De plus, nous vous demandons, à vous les Evêques, d'aider vos prêtres à apprécier toujours plus la splendeur de leur ministère de Confesseurs (cf. Lumen Gentium, n. 30) L'expérience séculaire confirme l'importance de ce ministère. Et si les prêtres comprennent profondément combien, grâce au sacrement de la Pénitence, ils collaborent étroitement, avec le Sauveur dans cette tâche de conversion, ils se livreront avec un zèle croissant à ce ministère. Il importe que de nombreux confesseurs soient à la disposition des fidèles. D'autres tâches peuvent, par manque de temps être renvoyées, ou abandonnées, mais pas la confession. L'exemple de Saint Jean Vianney est toujours actuel. L'exhortation du Pape Jean XXIII dans son Encyclique Sacerdoti Nostri Primordia a gardé toute son importance.
A plusieurs reprises nous avons demandé que la fonction capitale du Sacrement de la Pénitence soit sauvegardée (cf. Audiences Générales du 3 avril 1974 et 12 mars 1975). Et il y a deux ans, lorsque nous avons béatifié le Père capucin Léopold de Castelnovo, nous avons souligné qu'il était parvenu à la sainteté la plus élevée grâce à un ministère dédié au Confessional.

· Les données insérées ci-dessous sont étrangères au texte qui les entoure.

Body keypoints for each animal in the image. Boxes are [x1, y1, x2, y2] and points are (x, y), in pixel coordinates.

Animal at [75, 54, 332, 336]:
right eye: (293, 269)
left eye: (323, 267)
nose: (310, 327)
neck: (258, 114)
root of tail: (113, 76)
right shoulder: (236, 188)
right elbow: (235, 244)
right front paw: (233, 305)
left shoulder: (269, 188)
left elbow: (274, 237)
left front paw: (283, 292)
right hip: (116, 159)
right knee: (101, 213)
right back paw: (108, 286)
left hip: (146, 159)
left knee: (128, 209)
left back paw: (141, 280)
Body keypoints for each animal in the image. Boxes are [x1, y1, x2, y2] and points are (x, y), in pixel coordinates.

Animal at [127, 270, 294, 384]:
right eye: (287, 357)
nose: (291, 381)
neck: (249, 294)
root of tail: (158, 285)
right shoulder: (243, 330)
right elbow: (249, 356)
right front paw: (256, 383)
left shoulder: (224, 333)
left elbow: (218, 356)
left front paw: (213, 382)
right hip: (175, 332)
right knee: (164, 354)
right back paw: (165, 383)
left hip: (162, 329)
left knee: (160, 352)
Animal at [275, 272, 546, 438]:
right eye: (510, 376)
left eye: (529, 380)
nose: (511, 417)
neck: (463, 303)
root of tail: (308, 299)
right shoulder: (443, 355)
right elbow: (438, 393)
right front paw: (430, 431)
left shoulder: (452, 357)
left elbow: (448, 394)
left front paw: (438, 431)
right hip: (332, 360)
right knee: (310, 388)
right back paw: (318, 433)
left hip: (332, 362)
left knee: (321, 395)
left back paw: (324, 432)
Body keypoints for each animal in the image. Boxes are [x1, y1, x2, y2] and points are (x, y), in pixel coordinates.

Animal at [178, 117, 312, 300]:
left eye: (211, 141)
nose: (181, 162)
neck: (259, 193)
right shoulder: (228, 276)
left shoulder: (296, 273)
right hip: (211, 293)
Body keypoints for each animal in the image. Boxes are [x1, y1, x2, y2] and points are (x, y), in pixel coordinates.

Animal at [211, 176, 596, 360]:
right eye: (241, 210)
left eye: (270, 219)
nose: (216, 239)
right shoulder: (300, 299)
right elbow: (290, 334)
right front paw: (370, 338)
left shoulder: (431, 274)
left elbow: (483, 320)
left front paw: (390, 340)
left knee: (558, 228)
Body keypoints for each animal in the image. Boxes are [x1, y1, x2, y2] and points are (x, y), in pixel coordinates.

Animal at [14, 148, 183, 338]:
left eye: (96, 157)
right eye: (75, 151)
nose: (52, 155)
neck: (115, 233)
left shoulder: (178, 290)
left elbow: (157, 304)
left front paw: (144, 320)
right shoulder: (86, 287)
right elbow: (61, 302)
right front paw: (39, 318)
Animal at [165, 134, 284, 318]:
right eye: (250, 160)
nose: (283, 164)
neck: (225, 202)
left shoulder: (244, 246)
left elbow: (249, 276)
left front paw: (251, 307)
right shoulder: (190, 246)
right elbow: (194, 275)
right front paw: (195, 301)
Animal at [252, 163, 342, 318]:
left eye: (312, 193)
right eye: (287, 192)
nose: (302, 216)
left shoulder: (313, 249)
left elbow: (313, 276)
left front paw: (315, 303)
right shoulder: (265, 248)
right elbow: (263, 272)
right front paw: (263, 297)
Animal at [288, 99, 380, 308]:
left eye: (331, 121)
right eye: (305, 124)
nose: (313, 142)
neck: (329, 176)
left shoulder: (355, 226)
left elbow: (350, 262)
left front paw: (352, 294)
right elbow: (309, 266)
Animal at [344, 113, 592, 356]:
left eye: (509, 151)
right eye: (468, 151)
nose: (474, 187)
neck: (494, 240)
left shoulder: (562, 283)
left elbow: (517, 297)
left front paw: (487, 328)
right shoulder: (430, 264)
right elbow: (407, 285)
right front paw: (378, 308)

Nous sommes certain que les conditions où se trouve l'Eglise aujourd'hui — dans vos diocèses comme partout ailleurs — sont mûres pour que les fidèles recourent de manière plus nombreuse et fructueuse au sacrement de la Pénitence, conformément à l'Ordo Paenitentiae, et que les prêtres intensifient leur ministère de la Confession; ceci aura comme fruits une plus grande sainteté et plus de justice dans la vie des prêtres et des fidèles. Mais le plein accomplissement de ce renouveau dépend, avec la grâce de Dieu, de votre propre vigilance et fidélité. Cela requiert que vous soyez des guides attentifs et constants et de sérieux maîtres de spiritualité. En outre, en ce qui concerne la pratique des confessions fréquentes, nous vous demandons de rappeler à vos prêtres, aux religieux et aux laïcs — à tous les fidèles en quête de sainteté — ce qu'a dit notre prédécesseur Pie XII: "Ce n'est pas sans l'inspiration du Saint-Esprit que cette pratique a été introduite dans l'Eglise" (AAS 35, 1943, p.235).

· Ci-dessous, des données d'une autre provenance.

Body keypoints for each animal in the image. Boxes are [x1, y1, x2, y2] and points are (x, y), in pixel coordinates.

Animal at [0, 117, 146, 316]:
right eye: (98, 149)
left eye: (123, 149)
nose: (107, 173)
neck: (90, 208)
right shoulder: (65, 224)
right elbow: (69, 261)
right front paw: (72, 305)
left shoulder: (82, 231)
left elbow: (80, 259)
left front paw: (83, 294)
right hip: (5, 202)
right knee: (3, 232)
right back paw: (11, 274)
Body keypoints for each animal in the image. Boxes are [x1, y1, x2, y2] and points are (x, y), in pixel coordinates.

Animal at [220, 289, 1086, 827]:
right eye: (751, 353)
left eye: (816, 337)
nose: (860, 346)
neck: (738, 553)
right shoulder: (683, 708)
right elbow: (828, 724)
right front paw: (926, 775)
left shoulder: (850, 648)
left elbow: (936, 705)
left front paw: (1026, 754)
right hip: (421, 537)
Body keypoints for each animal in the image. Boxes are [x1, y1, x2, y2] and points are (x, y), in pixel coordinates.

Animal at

Un autre aspect important de la discipline pénitentielle est la pratique de la première confession qui doit précéder la première communion. Nous lançons ici un appel pour que les normes du Siège Apostolique ne soient pas détournées de leur signification à cause de pratiques contraires. A ce propos nous vous répétons ce que nous avons dit l'an dernier à un groupe d'Evêques en visite "ad limina" : "Le fidèle serait à juste titre scandalisé si d'évidents abus étaient tolérés par ceux qui ont reçu la charge de l'épiscopat à qui incombe, depuis les temps les plus anciens de l'Eglise, le devoir de vigilance et d'unité" (AAS 69, 1977, p. 473).

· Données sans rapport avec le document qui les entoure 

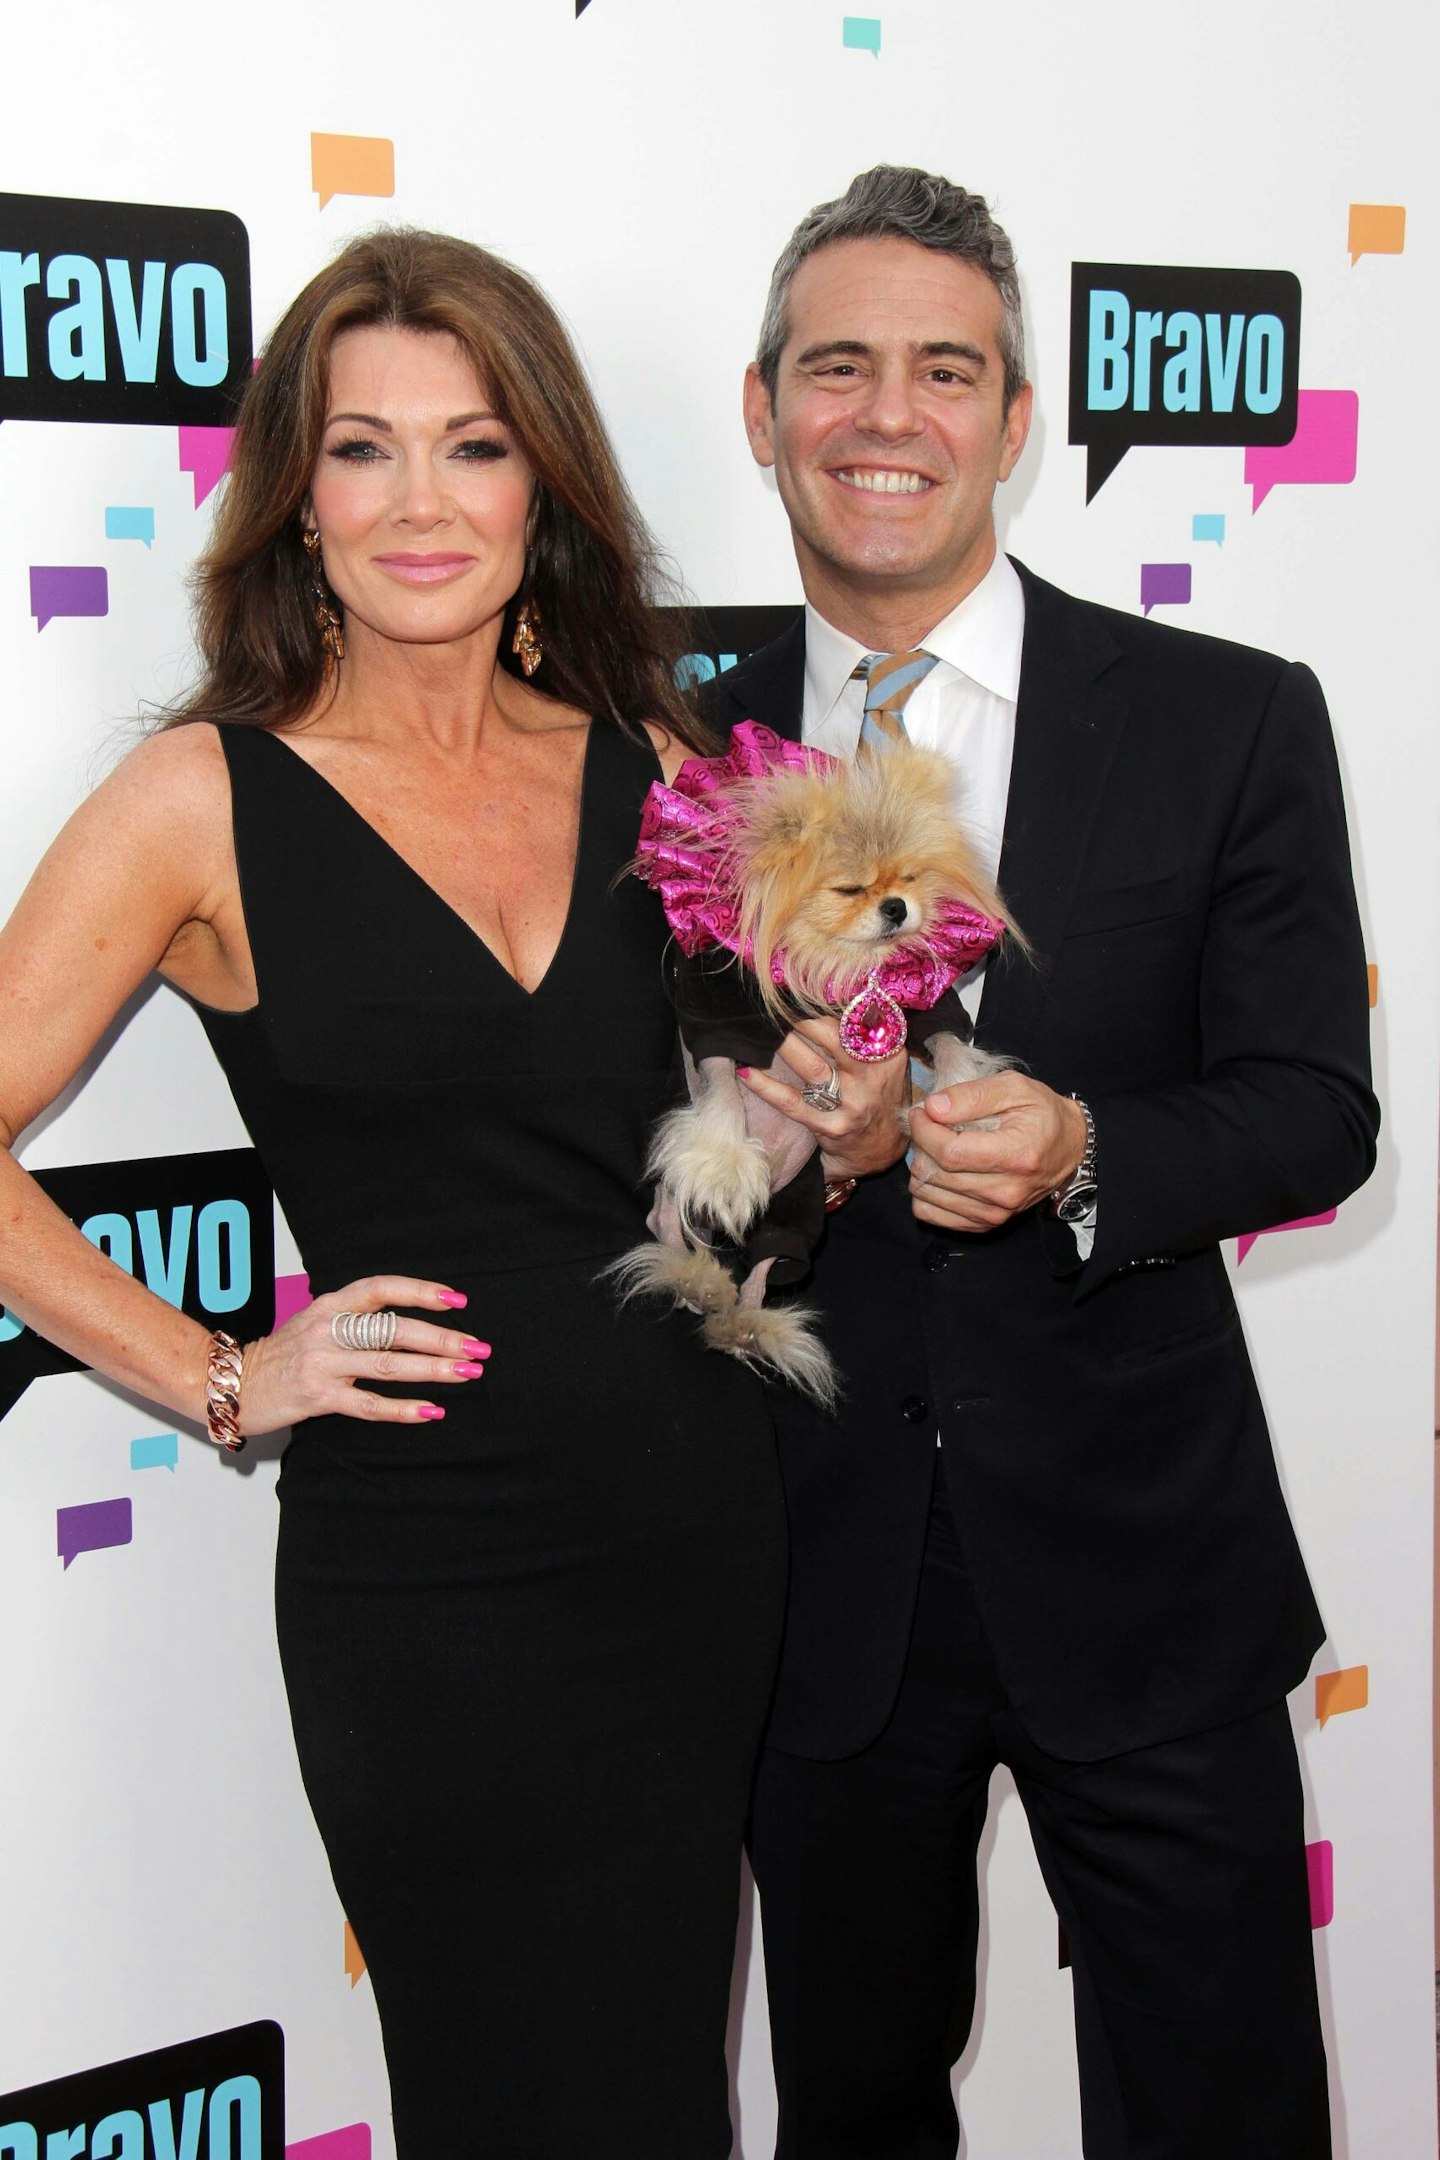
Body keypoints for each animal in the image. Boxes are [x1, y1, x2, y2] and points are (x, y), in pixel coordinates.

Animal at [613, 717, 1019, 1408]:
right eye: (850, 888)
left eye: (909, 880)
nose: (896, 909)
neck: (830, 962)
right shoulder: (720, 1021)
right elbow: (722, 1090)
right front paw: (725, 1161)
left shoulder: (923, 1006)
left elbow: (949, 1046)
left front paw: (966, 1113)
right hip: (691, 1199)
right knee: (665, 1217)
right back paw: (695, 1279)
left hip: (797, 1213)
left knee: (760, 1270)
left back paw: (741, 1324)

Il y a de nombreux autres aspects de la conversion dont nous aurions aimé nous entretenir avec vous. Mais il faut conclure, et nous vous demandons de manière pressante, d'emporter chez vous ce message de confiance pour vos populations: "Jésus est notre espérance" (1 Tm 1, 1). Par la puissance de sa Résurrection et la force de sa Parole, exhortez les fidèles à poursuivre tout au long de la vie le processus de conversion, bien certains que: "l'œil n'a pas vu, l'oreille n'a pas entendu, rien n'est montré au cœur de l'homme de tout ce que Dieu a préparé pour ceux qui l'aiment" (1 Co 2, 9).